While all aspects of The Orchard work, it's in these latter moments I think it most excels. Most productions of Chekhov's play do little to properly explore how the play explores love and relationships, but Pony Cam has clearly decided it is the most important theme - that our emotions, our relationships, and our experiences cannot be untangled from the problem of capitalism. How can we become close neighbours, they ask, if people have to constantly move for cheaper housing or better jobs? How can we not see ourselves as our paycheck when the majority of the time we spend awake is on trying to make that paycheck? How do we love when love is so difficult to make a priority?

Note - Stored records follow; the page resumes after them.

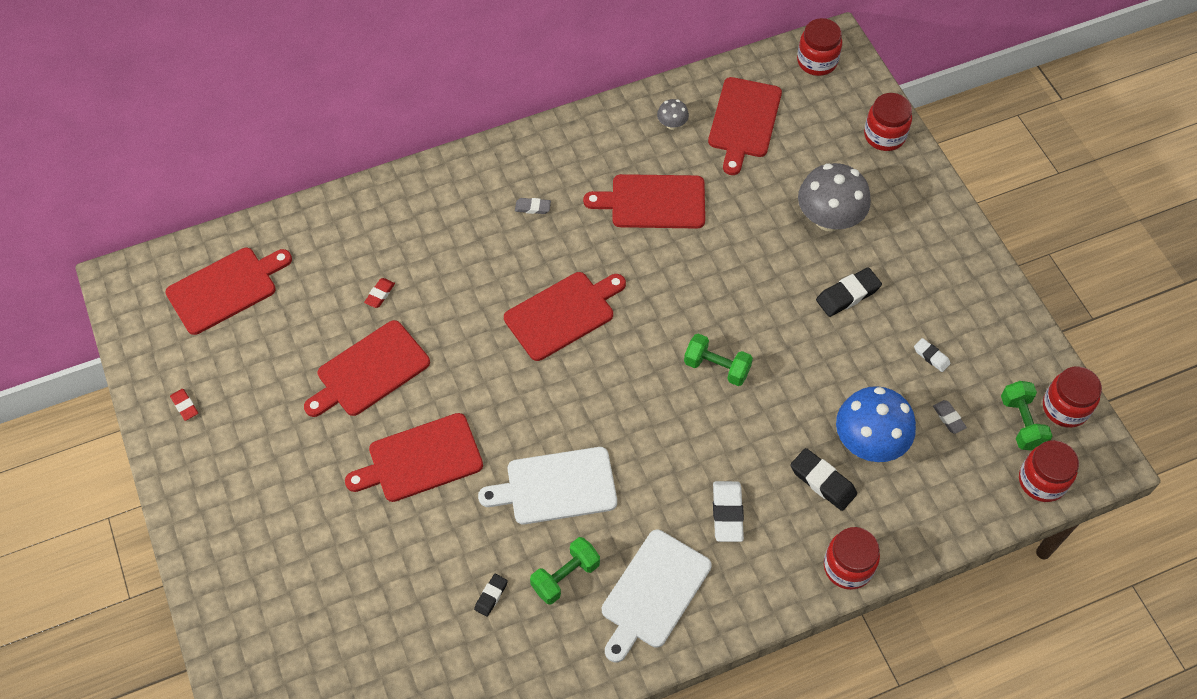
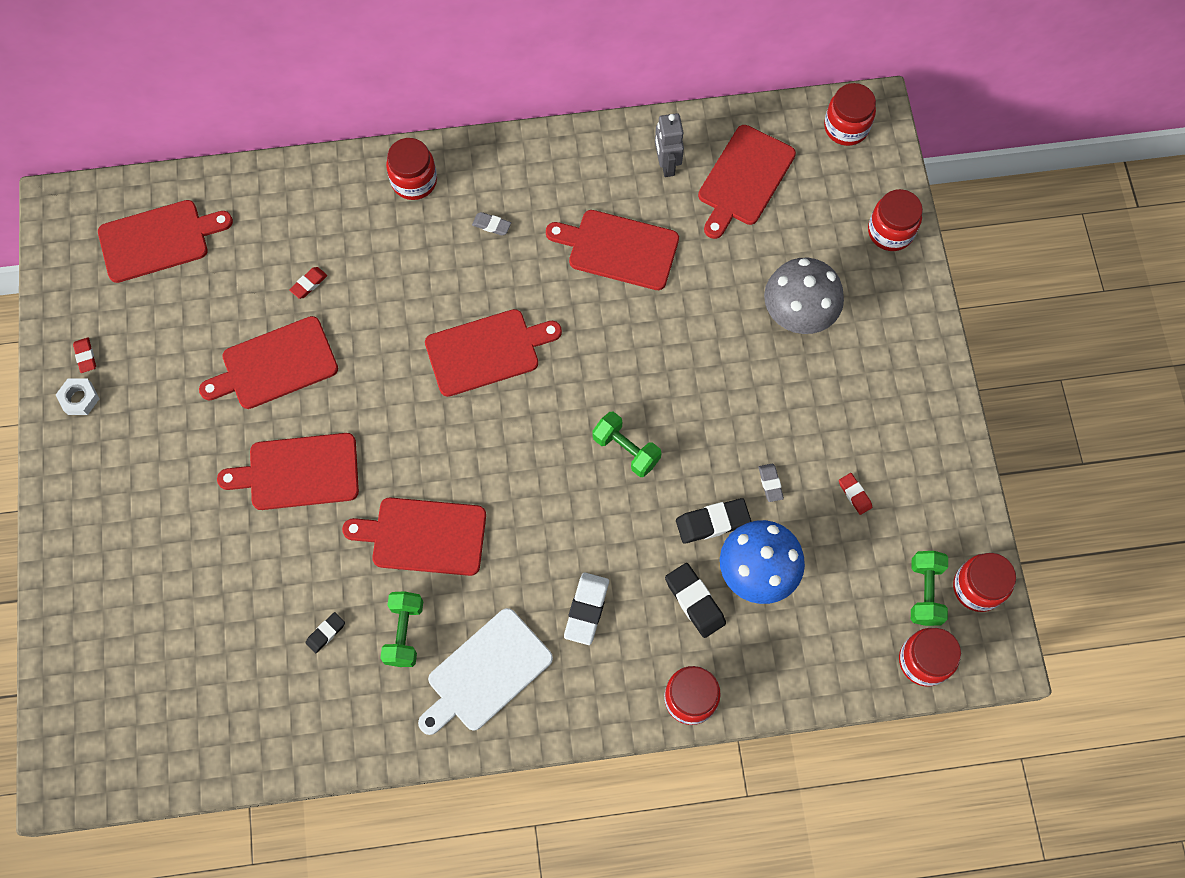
camera: 15 degrees right, 10 degrees up
white cutting board [478,447,617,524] -> red cutting board [342,497,486,576]
green dumbbell [530,537,600,604] -> green dumbbell turned 60 degrees counterclockwise [380,591,423,667]
grey mushroom [657,99,689,130] -> grey robot [655,113,684,177]
black eraser [816,267,882,317] -> black eraser moved to [676,498,751,544]
white eraser [914,338,951,372] -> red eraser [839,473,872,515]
grey eraser [933,400,967,434] -> grey eraser moved to [759,464,784,502]
none -> white nut [56,378,99,415]
none -> red jar [386,138,437,200]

Pony Cam also goes where a lot of artists fear to go - they look at themselves. They “openly” talk about the fact that “if only the rich can pick cherries and only the rich eat cherries, then what is the point of cherries”. If you miss the point, replace “cherries” with “art”. And then appreciate that these graduates of VCA have called out themselves, their entire opening night audience, and the system is only getting worse. It should be of no surprise to know Chekhov (like Bulgakov later) was a doctor. Pony Cam may labour on this point a little too long, and doesn't quite take the risk of offering a solution, though the answer is obvious - the cherry eaters should try apples more often.


Many aspects of this show are predictable (by Pony Cam standards). There's tree chopping, and very messy stunts that leave champagne, coffee, wood, and scratchie tickets everywhere. There is a long, LONG, dance number that proves their stamina is as high as when I saw them last (on a treadmill for 45 minutes). While predictable in their “strangeness”, they stand out for their lack of gimmicks. While no guns appear on stage, they very much believe in Chekhov's… if there is a prop, a person, a sound cue in this performance, it has meaning and connection to the whole. There are also small nods that only a complete nerd would realise, like those amateur players offering a very close facsimile to an abridged version of the play. And were those sweets cherry Twizzlers?


You don’t need to have known The Cherry Orchard to enjoy this adaptation. However, even though you will be prepared for wild shenanigans, it’s worth also preparing yourself for some tough conversations about art, love, and where we are all heading if this goes on any longer. Pony Cam’s The Orchard is a masterpiece of manipulation that leaves you close to overwhelmed, but forced to look at your priorities in a new light.